Source data:
*-*-*
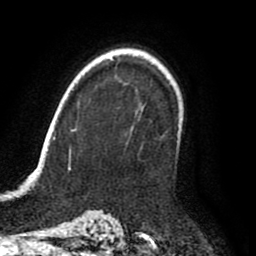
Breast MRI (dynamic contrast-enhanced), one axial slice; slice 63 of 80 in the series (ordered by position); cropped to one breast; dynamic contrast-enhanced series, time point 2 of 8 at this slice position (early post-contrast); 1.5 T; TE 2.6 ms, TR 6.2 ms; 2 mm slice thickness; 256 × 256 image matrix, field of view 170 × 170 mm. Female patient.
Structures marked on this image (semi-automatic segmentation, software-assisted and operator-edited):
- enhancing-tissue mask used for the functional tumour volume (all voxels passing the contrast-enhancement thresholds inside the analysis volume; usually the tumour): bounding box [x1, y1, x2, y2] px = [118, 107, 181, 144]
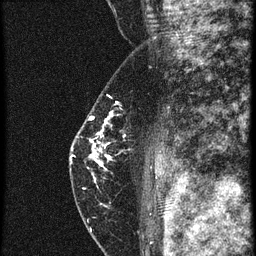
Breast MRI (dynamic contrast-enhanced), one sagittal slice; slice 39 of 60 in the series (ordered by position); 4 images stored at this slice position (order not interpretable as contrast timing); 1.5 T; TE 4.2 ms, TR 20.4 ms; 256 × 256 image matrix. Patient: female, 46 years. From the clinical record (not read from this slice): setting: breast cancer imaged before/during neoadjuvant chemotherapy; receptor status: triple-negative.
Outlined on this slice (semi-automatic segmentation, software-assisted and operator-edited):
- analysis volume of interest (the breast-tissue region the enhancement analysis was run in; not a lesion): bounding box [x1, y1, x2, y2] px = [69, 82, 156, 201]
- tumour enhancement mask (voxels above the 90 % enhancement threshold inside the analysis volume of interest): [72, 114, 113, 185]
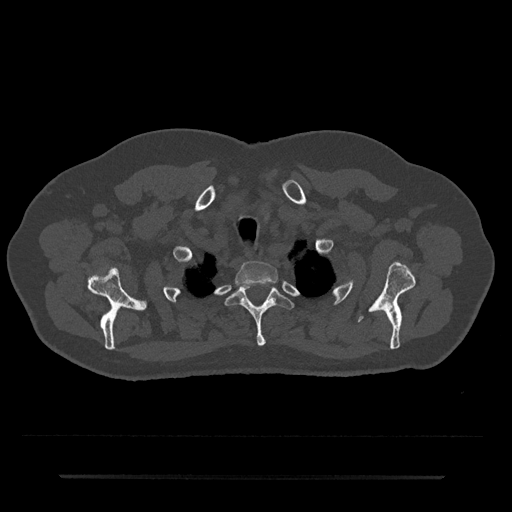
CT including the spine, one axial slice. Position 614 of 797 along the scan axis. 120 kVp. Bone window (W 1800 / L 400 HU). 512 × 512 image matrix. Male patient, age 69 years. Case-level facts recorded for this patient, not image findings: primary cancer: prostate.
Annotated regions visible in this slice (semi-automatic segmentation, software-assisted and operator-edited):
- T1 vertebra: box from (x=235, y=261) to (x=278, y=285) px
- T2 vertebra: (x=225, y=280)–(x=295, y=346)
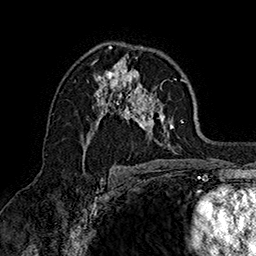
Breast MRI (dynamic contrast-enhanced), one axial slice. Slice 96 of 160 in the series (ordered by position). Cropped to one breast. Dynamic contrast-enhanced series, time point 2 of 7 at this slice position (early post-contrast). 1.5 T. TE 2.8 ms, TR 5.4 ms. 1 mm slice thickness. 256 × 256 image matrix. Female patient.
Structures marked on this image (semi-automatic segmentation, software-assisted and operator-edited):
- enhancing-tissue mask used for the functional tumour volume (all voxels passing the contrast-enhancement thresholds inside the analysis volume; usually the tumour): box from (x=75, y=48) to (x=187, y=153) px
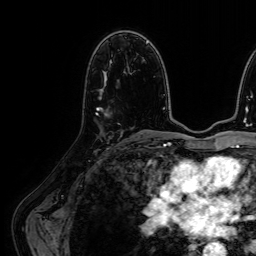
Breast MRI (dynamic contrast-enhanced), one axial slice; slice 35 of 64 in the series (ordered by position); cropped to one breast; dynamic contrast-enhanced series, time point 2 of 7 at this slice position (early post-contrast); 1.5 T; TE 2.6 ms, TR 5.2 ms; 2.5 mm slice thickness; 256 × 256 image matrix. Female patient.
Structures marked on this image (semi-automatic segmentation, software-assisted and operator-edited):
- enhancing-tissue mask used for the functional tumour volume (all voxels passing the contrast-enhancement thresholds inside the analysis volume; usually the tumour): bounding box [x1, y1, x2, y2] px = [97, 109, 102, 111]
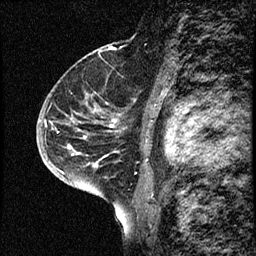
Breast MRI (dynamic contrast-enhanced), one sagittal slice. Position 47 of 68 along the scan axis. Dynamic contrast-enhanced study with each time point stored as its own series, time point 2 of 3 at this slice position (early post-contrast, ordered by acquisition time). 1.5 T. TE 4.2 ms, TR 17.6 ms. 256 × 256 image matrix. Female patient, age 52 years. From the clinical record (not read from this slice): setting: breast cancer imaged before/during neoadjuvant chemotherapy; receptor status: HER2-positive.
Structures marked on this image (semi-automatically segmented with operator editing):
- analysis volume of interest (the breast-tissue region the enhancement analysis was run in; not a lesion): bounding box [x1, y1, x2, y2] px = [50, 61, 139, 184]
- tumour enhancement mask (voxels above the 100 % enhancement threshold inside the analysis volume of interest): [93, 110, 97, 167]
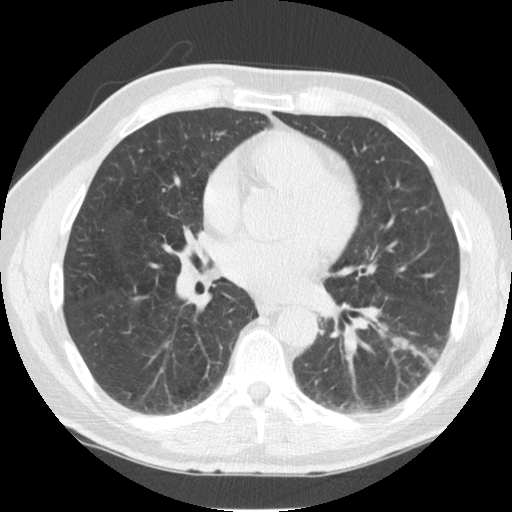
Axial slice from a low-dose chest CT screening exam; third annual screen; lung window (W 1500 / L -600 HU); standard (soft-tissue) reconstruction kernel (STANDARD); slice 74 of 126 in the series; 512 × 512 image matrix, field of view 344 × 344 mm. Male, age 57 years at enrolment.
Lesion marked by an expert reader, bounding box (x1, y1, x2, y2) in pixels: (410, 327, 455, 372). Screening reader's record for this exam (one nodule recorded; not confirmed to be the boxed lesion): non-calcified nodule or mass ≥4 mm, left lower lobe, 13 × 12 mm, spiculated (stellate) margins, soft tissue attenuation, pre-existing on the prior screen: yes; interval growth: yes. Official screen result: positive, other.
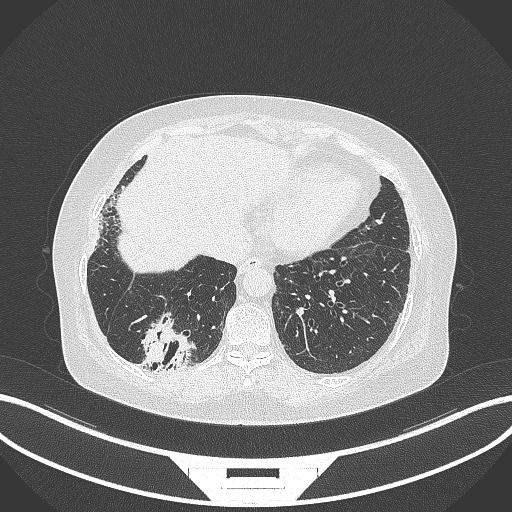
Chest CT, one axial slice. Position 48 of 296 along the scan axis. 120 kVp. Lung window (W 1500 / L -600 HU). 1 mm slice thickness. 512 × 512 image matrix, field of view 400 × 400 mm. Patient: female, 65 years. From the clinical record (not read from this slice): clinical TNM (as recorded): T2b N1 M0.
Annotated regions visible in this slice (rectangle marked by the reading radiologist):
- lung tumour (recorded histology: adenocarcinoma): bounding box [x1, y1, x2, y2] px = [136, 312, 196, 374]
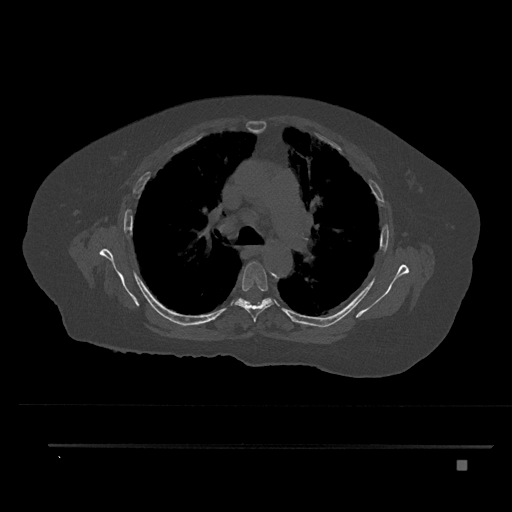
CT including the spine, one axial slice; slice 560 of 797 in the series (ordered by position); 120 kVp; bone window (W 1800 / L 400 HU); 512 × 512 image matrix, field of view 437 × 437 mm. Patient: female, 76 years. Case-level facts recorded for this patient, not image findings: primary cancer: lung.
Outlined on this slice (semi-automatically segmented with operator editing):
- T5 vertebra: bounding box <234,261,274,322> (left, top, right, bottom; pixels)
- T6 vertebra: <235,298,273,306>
*-*-*
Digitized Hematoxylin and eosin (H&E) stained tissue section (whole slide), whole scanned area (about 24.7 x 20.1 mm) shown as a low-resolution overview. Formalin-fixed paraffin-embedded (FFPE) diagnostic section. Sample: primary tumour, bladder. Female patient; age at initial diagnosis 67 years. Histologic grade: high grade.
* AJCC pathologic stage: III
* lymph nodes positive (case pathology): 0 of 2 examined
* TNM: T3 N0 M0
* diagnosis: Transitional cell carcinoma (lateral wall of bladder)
*-*-*
Exercise:
Using the entries above, give again exactly the lines from the line holding "pathologic stage: III" through the line holding "wall of bladder)". Include both end lines and nothing else.

Your response:
* AJCC pathologic stage: III
* lymph nodes positive (case pathology): 0 of 2 examined
* TNM: T3 N0 M0
* diagnosis: Transitional cell carcinoma (lateral wall of bladder)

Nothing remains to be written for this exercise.